Настоятельница велела покориться, но келарша все же изловчилась и сунула в руку дьяку взятку, дабы он считал скромнее.
- Креста на тебе нет, - доверительно сообщила ему келарша.
- Виноват, матушка, но такие времена настали, - ответил он спокойно. - Патриарх Иов, говорят, на зерне сидит, но пока его не продает. Ждет, когда на него настоящая цена будет.
- А сейчас разве цена не настоящая?.. Самая что есть взапаравдошная.
Дьяк спорить не стал. Посчитанные и отмеченные мешки да бадьи, стрельцы стали таскать на телеги. При этом стрельцы серьезно удивлялись: зачем монашкам столько зерна. Им же положено поститься.
Телеги угрохотали куда-то к Москве, а монашки остались.
Они действительно постились.
-
...Чего-чего, а пищи Святого Антония[2] у монашек действительно хватало.
От Гурия начиналась Четырехдесятница - Рождественский Пост.

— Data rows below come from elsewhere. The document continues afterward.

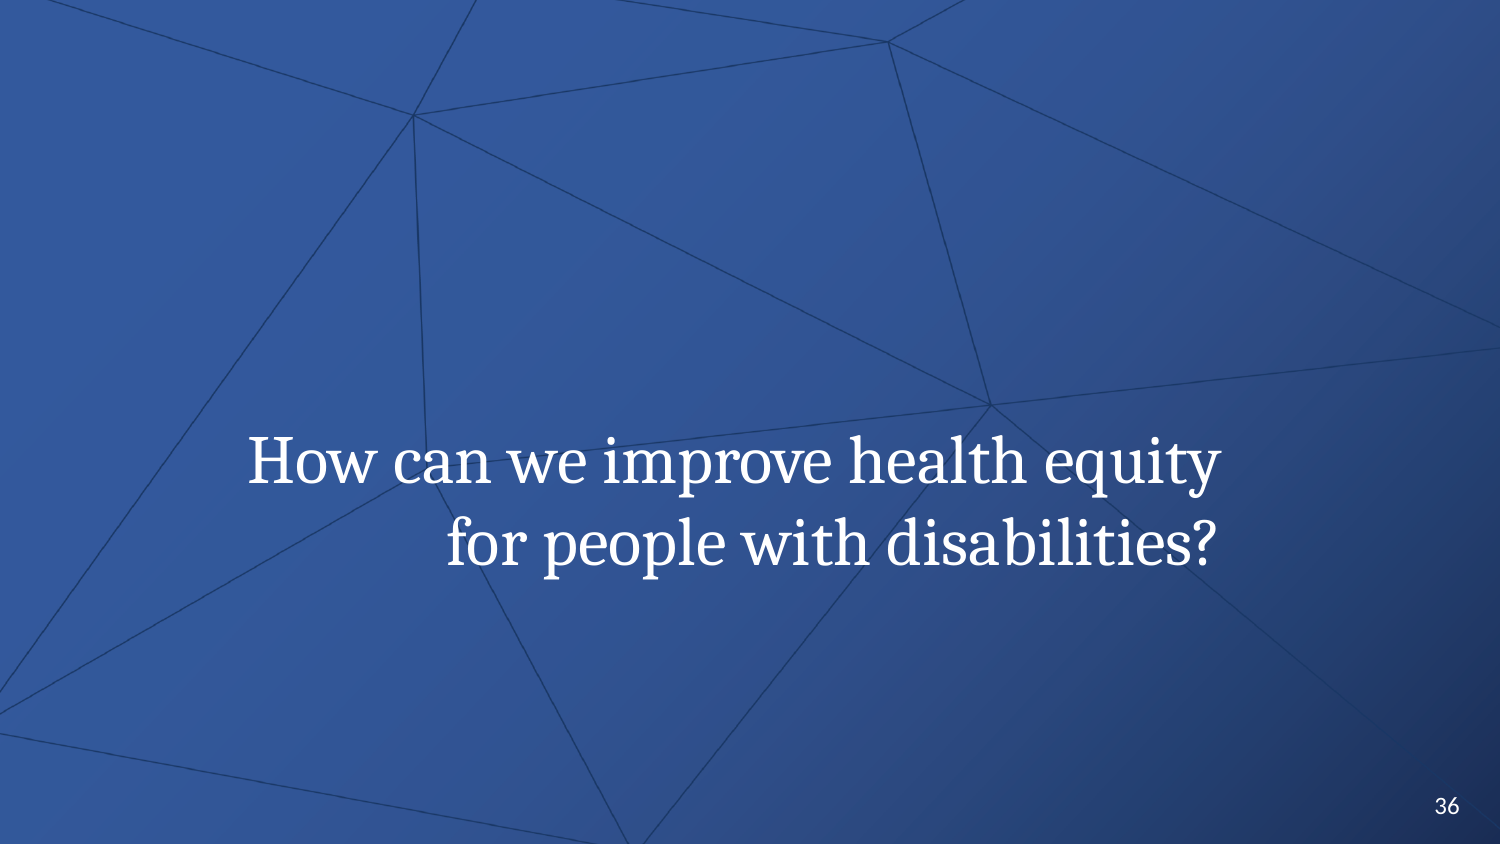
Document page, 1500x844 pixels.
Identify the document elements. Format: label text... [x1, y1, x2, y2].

title How can we improve health equity for people with disabilities? [212, 375, 1238, 619]
slide_number 36 [1074, 782, 1475, 827]
picture [0, 0, 1500, 844]
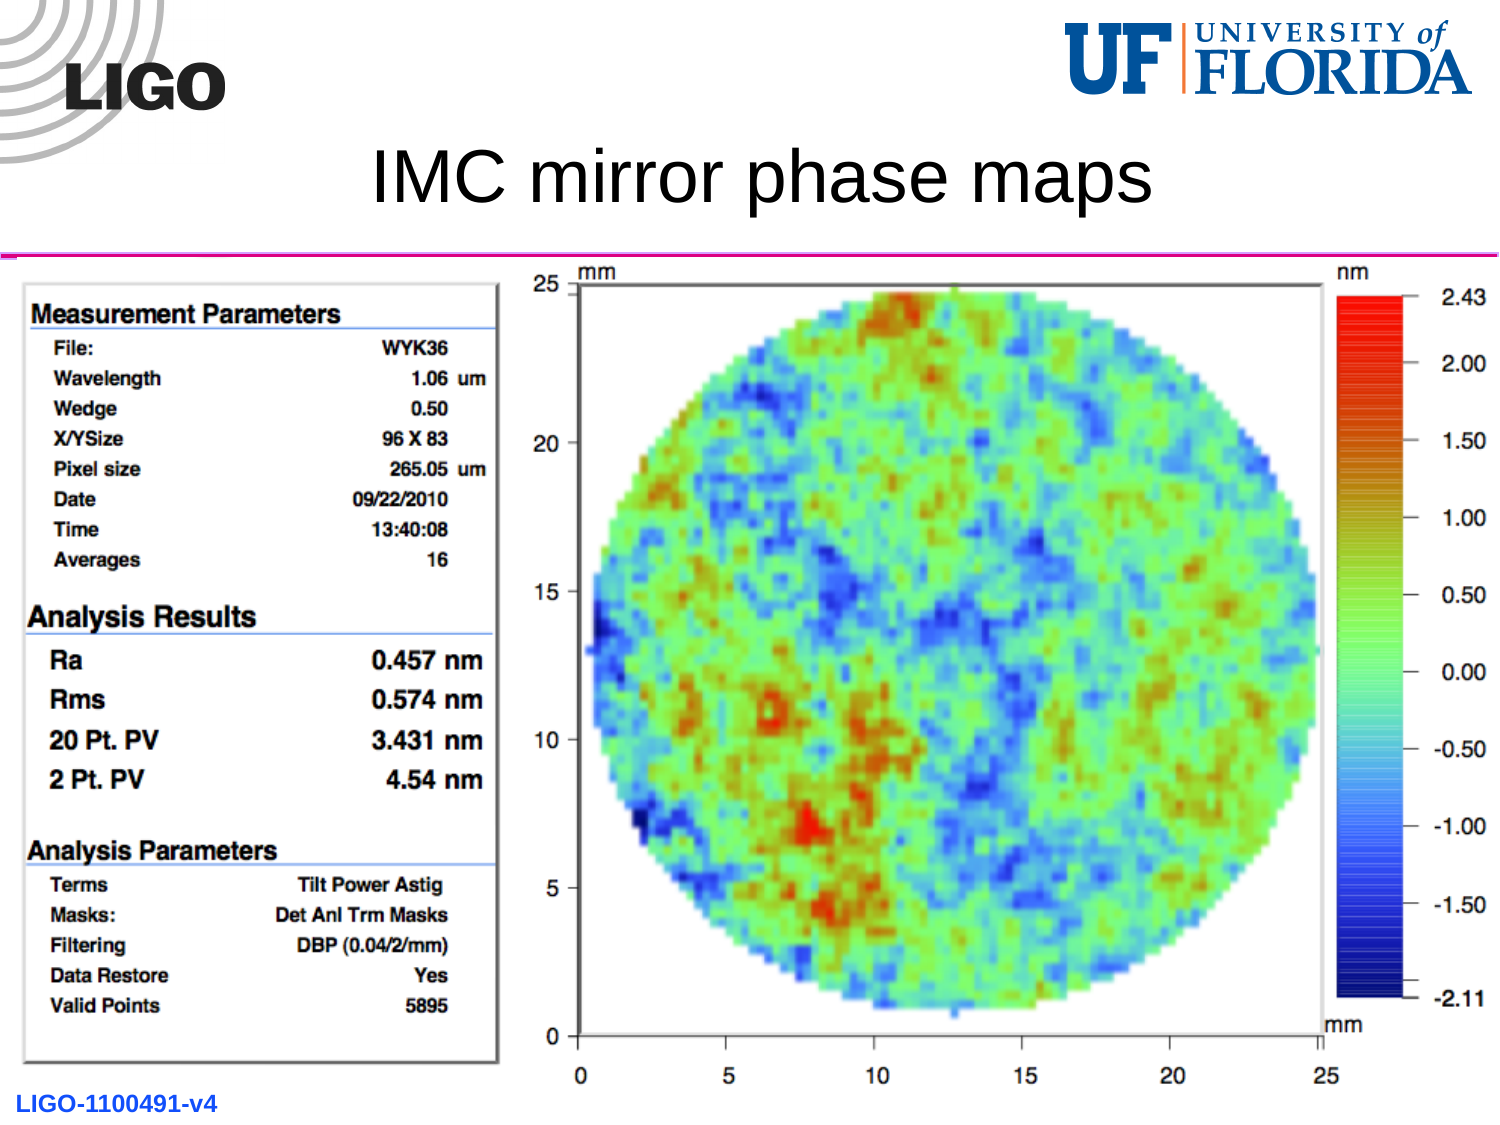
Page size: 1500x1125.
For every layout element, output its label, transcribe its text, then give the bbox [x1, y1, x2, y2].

picture [0, 0, 225, 164]
picture [0, 256, 1500, 1093]
picture [1065, 20, 1472, 95]
title IMC mirror phase maps [262, 37, 1263, 225]
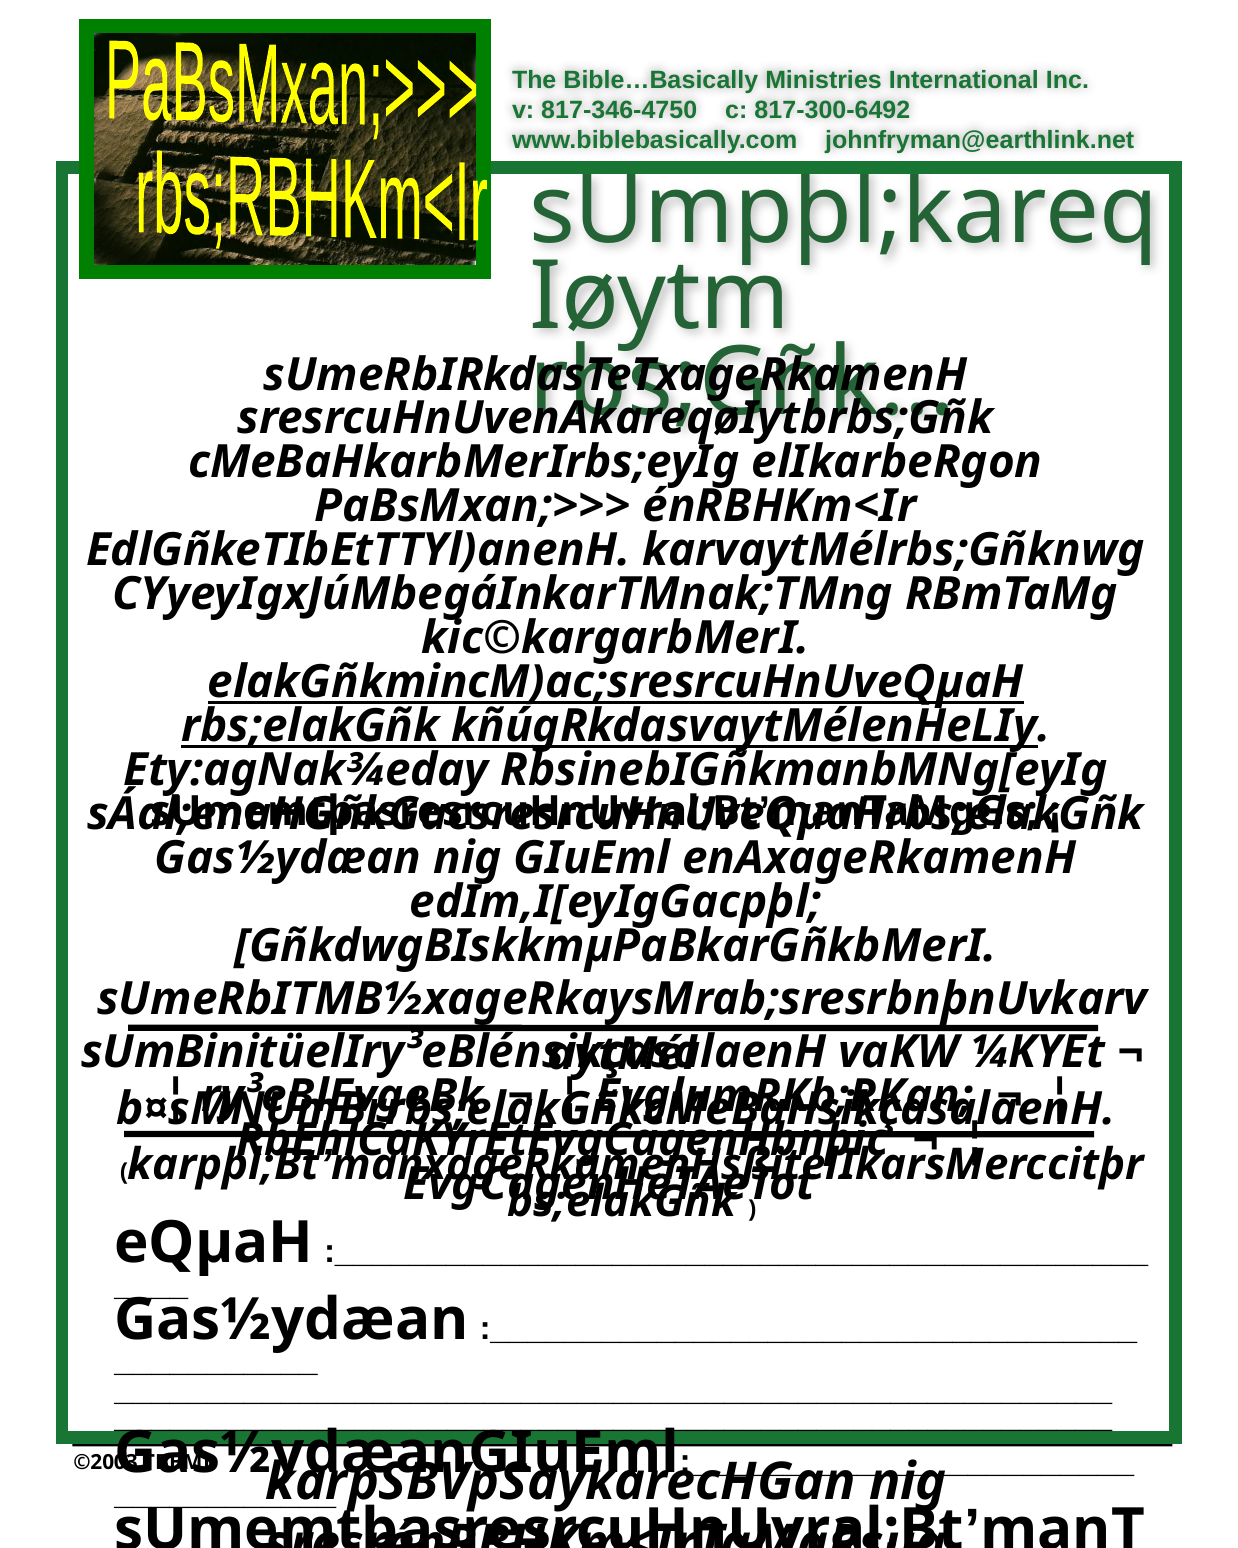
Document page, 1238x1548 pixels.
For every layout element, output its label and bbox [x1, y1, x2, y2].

По средам и пятницам сидели на хлебе, холодной воде и на малой толике сушеных яблок и ягод, да и то после заката, благо он зимой наступал рано. По понедельникам держали строгий ангельский пост - питались Святым духом, то есть голодали вовсе.
На Андрея[3] игуменья постановила, что в будни от рассвета и до заката вкушать пищу возбранено.
Отчего?.. Да оттого, что видать Русь сильно Господа прогневила, раз на нее такие напасти он наслал. Грех одесную и грех ошую[4] в миру, народ православный много грешил да мало каялся, потому монахини должны поголодать и помолиться.